Wearing overly tight clothing or shoes can exacerbate poor circulation, as can excessive salt intake. Indeed, when tissues are highly concentrated with salt, they attract and retain water, which limits its evacuation. Genetics can also be responsible for the development of aqueous cellulite: the strength of veins and lymphatic vessels, closely linked to the efficiency of circulation, is partly dependent on our genetic heritage.

Finally, an imbalance between the levels ofoestrogen and progesterone, female hormones, can be responsible for an increase in the permeability of blood capillaries. This results in an abnormal flow towards adipose tissues, which promotes the accumulation of water in the hypodermis.

There are several solutions to prevent the onset of water cellulite or to mitigate its appearance. It is particularly recommended to have a moderate salt intake and to drink sufficient water . Similarly, water sports are ideal for combating water cellulite: water has a massaging effect on the body and these sports are practised in cold water, which improves blood circulation. Performing kneading-rolling movements using draining and toning topical treatments can also prevent its onset. Finally, mesotherapy, laser or shock wave treatments are medical techniques aimed at eliminating cellulite.

Fibrous cellulite, painful.

Fibrous cellulite, on the other hand, is embedded, hard, and painful to the touch. It sometimes takes on a purplish hue. The onset of fibrous cellulite follows the hardening of collagen fibres, which surround the fat cells. This phenomenon is due to the glycation of these fibres, that is, the deposit of sugars on their surface.
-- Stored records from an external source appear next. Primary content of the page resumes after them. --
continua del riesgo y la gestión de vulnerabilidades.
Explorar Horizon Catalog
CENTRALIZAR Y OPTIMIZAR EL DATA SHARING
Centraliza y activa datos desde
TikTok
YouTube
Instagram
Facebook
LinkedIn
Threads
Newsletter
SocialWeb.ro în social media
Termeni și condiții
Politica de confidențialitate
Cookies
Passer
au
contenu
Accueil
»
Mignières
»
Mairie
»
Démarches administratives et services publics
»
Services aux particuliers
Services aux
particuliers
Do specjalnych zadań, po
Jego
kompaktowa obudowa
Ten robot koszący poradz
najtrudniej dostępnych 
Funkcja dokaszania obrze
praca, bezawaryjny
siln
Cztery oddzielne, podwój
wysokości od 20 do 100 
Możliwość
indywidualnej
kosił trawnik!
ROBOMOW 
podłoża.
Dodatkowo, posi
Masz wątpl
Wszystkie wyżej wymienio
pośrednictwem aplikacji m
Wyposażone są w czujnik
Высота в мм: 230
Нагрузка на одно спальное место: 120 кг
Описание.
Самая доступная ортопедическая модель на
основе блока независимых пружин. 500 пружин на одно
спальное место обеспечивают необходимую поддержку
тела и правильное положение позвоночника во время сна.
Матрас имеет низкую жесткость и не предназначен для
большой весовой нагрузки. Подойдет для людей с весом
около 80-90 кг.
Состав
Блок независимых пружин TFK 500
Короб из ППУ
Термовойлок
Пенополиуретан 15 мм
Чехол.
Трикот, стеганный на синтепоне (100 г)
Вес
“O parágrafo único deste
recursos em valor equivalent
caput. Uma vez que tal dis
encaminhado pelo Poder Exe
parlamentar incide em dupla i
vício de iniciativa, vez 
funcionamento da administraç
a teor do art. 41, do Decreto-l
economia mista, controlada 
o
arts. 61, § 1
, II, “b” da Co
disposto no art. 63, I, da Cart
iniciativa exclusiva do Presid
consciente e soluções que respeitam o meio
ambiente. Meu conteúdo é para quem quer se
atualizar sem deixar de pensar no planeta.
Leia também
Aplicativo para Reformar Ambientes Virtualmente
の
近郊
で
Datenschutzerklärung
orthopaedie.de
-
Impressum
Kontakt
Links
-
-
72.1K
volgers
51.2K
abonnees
This alters their structure, which can lead to a loss of their function.

Collagen fibres typically have the role of providing tissues with mechanical resistance to stretching and pulling. When they harden, the skin is pulled downwards, which compresses the fat cells between the partitions of the hypodermis, forming skin depressions that cause cellulite.

Fibrous cellulite can be caused by several factors, including a sedentary lifestyle, a diet too high in sugar, or heredity. The hardening of collagen fibres can also be caused by certain inflammatory mediators, manifesting with age or during the accumulation of toxins in the tissues.

The marks associated with this type of cellulite are the most challenging to fade. It is therefore better to prevent its occurrence by maintaining a balanced diet and engaging in regular physical activity. If fibrous cellulite has already set in, aesthetic medicine techniques such as liposuction or radiofrequency can help to reduce its appearance.

Sources

  • HERMAN A. & al. Caffeine's mechanisms of action and its cosmetic use. Skin Pharmacology and Physiology (2013). 

  • SADICK N. Treatment for cellulite. International Journal of Women’s Dermatology (2018).

  • KAMINER M. & al. Insights into the pathophysiology of cellulite: a review. Dermatologic Surgery (2020).